WHAT IS BEING ASKED:
Show each line of the records below where the word "with" occurs.

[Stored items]
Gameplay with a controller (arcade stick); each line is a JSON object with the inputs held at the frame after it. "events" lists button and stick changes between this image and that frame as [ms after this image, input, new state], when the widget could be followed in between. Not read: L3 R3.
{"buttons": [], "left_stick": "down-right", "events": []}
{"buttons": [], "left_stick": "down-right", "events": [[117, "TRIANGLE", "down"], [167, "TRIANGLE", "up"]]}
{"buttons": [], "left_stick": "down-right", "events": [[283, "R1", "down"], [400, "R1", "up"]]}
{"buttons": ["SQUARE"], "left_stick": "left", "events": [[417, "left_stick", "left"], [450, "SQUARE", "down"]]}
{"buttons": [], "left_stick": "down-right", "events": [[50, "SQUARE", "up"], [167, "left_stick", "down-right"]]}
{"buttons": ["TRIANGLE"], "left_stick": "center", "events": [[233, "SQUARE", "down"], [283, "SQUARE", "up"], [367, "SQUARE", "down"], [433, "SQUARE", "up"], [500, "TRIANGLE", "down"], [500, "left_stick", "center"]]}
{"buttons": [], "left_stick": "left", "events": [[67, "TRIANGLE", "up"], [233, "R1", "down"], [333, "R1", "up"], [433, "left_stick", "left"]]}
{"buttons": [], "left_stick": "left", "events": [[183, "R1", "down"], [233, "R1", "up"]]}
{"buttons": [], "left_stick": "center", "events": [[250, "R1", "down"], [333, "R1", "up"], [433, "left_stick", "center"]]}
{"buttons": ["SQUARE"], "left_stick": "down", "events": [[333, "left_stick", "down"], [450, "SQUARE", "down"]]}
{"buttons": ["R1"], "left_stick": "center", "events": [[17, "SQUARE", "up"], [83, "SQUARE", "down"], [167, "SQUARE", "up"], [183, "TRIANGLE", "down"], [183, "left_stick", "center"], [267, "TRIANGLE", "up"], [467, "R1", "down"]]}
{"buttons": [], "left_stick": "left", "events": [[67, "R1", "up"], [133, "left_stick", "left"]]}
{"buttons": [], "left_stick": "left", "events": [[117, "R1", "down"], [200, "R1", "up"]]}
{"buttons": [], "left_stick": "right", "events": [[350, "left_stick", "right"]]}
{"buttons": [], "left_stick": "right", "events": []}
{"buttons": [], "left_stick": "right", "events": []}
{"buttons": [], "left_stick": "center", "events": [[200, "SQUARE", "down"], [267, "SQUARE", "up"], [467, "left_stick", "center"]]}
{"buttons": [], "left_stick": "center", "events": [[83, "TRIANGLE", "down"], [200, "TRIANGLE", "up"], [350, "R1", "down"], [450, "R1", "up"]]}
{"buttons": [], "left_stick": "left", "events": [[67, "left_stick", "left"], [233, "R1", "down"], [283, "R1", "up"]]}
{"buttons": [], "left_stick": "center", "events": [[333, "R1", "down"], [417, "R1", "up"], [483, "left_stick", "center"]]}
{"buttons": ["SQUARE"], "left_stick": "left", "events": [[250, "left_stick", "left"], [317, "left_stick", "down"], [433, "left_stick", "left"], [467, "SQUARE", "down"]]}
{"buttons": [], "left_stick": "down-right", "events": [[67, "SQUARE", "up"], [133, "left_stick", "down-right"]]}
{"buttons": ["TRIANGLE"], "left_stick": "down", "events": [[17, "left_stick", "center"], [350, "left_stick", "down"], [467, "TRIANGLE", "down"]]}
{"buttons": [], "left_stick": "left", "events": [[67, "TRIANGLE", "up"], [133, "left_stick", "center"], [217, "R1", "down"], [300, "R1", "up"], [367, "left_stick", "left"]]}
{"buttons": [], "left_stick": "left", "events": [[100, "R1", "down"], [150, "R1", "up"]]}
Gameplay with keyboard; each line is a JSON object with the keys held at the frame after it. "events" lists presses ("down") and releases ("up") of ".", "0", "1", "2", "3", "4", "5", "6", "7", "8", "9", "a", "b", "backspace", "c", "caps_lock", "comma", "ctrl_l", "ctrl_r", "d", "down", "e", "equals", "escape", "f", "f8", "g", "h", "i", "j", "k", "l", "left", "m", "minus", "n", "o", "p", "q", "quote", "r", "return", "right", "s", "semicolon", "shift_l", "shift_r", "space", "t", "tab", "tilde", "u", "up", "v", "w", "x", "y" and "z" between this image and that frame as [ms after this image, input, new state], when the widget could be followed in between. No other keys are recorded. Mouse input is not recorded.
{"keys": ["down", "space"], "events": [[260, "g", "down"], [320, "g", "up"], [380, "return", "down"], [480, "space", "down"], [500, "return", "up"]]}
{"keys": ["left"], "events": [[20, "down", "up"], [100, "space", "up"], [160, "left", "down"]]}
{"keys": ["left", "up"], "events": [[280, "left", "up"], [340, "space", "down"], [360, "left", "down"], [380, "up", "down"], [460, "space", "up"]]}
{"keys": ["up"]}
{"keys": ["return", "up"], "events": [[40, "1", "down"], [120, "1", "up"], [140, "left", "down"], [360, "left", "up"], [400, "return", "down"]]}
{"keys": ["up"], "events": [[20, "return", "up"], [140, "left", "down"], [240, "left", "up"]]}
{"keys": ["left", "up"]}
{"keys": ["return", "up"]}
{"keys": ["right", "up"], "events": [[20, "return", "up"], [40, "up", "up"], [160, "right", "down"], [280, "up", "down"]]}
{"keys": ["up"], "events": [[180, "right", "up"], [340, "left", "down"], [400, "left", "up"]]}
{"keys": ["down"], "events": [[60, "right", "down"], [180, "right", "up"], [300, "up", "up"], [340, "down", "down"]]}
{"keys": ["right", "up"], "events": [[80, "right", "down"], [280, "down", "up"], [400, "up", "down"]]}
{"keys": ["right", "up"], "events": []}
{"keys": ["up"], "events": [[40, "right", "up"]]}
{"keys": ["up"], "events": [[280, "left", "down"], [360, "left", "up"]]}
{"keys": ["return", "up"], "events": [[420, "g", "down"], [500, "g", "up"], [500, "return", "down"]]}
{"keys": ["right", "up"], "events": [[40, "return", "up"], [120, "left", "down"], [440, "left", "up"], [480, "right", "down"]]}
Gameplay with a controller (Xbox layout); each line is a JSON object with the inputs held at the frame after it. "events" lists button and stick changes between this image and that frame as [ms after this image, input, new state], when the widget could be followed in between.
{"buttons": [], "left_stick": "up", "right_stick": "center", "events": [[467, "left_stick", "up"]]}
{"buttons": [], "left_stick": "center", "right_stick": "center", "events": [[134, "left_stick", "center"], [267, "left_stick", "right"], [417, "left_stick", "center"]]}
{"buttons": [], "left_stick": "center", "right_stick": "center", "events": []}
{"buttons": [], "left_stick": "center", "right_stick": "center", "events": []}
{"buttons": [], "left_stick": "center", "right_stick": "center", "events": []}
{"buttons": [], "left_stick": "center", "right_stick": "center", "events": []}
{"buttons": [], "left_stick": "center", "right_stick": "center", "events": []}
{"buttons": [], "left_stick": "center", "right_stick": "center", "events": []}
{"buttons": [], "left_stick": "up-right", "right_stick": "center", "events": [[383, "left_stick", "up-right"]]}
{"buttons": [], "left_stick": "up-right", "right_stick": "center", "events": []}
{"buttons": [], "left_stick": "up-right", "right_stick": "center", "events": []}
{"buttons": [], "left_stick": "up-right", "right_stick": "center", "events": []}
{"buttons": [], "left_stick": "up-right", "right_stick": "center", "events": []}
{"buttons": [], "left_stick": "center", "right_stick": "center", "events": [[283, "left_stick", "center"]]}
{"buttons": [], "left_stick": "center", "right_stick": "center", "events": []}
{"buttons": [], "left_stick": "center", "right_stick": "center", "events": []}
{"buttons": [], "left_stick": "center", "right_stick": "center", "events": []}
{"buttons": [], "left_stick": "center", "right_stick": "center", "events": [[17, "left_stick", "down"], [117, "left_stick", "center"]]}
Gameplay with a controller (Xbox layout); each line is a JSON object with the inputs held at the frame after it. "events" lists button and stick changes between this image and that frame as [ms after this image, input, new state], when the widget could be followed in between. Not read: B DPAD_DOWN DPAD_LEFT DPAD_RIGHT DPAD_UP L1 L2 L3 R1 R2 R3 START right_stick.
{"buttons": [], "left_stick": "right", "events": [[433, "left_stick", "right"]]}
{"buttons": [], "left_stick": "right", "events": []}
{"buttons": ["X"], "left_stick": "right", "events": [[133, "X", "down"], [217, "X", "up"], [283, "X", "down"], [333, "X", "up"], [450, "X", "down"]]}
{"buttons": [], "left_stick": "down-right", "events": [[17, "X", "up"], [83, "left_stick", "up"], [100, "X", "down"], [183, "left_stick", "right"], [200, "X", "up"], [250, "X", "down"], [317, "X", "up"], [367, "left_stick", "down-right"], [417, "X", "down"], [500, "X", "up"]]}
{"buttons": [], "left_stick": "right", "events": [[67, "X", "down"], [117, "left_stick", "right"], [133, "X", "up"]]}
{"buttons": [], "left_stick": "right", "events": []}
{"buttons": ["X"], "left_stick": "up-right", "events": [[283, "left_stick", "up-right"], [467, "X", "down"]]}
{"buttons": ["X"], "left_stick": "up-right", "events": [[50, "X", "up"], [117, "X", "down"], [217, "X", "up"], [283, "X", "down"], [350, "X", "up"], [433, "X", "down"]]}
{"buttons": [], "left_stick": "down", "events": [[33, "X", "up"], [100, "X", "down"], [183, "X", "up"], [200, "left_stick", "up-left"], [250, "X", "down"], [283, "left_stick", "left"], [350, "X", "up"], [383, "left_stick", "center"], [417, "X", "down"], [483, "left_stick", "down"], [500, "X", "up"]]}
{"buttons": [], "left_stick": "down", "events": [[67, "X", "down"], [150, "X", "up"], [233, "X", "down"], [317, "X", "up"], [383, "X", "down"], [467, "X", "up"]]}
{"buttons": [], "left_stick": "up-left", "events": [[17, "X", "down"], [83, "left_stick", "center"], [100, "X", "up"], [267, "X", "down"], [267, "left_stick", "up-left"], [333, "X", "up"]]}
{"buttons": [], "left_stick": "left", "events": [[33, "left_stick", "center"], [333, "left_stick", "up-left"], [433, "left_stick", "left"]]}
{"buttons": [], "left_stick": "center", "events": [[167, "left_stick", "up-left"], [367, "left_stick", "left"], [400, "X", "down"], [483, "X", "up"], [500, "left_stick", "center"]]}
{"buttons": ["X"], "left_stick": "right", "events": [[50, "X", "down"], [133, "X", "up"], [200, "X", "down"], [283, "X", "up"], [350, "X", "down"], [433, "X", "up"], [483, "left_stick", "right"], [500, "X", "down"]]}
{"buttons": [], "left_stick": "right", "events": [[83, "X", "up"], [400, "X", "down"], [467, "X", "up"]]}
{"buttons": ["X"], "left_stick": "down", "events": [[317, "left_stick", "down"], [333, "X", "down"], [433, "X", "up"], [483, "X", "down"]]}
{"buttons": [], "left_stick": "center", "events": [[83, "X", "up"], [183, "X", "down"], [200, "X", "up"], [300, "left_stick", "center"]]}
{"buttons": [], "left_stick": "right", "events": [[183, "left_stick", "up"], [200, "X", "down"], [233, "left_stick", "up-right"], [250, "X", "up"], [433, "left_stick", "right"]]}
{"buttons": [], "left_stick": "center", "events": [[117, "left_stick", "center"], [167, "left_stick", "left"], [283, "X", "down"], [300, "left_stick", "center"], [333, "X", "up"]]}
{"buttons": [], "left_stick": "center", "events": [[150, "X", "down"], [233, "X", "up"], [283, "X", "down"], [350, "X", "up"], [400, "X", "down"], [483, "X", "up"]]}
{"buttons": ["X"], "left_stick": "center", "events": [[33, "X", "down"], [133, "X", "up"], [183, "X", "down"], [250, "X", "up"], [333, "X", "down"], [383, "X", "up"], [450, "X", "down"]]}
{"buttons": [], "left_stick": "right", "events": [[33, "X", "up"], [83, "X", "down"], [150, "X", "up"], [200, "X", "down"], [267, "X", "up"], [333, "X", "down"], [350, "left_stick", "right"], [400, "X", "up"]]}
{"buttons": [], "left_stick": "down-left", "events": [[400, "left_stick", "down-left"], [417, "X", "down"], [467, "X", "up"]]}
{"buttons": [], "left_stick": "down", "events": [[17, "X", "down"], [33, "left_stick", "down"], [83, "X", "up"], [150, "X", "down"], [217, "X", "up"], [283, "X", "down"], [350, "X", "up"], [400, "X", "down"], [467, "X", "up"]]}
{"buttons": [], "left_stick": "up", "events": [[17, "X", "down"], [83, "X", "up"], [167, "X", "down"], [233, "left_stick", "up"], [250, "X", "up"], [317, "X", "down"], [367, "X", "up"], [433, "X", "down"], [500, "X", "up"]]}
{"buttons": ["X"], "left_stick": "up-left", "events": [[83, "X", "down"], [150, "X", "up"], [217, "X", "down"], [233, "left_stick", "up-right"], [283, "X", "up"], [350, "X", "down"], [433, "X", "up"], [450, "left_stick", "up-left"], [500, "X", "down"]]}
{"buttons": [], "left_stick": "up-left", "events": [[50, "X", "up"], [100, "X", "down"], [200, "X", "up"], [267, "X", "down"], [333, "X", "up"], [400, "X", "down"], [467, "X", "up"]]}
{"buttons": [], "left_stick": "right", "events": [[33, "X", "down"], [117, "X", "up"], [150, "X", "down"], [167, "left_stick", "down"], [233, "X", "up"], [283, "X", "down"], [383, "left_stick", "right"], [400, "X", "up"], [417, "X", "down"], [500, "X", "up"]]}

SOLUTION FOR THIS TASK:
Gameplay with a controller (arcade stick); each line is a JSON object with the inputs held at the frame after it. "events" lists button and stick changes between this image and that frame as [ms after this image, input, new state], when the widget could be followed in between. Not read: L3 R3.
Gameplay with keyboard; each line is a JSON object with the keys held at the frame after it. "events" lists presses ("down") and releases ("up") of ".", "0", "1", "2", "3", "4", "5", "6", "7", "8", "9", "a", "b", "backspace", "c", "caps_lock", "comma", "ctrl_l", "ctrl_r", "d", "down", "e", "equals", "escape", "f", "f8", "g", "h", "i", "j", "k", "l", "left", "m", "minus", "n", "o", "p", "q", "quote", "r", "return", "right", "s", "semicolon", "shift_l", "shift_r", "space", "t", "tab", "tilde", "u", "up", "v", "w", "x", "y" and "z" between this image and that frame as [ms after this image, input, new state], when the widget could be followed in between. No other keys are recorded. Mouse input is not recorded.
Gameplay with a controller (Xbox layout); each line is a JSON object with the inputs held at the frame after it. "events" lists button and stick changes between this image and that frame as [ms after this image, input, new state], when the widget could be followed in between.
Gameplay with a controller (Xbox layout); each line is a JSON object with the inputs held at the frame after it. "events" lists button and stick changes between this image and that frame as [ms after this image, input, new state], when the widget could be followed in between. Not read: B DPAD_DOWN DPAD_LEFT DPAD_RIGHT DPAD_UP L1 L2 L3 R1 R2 R3 START right_stick.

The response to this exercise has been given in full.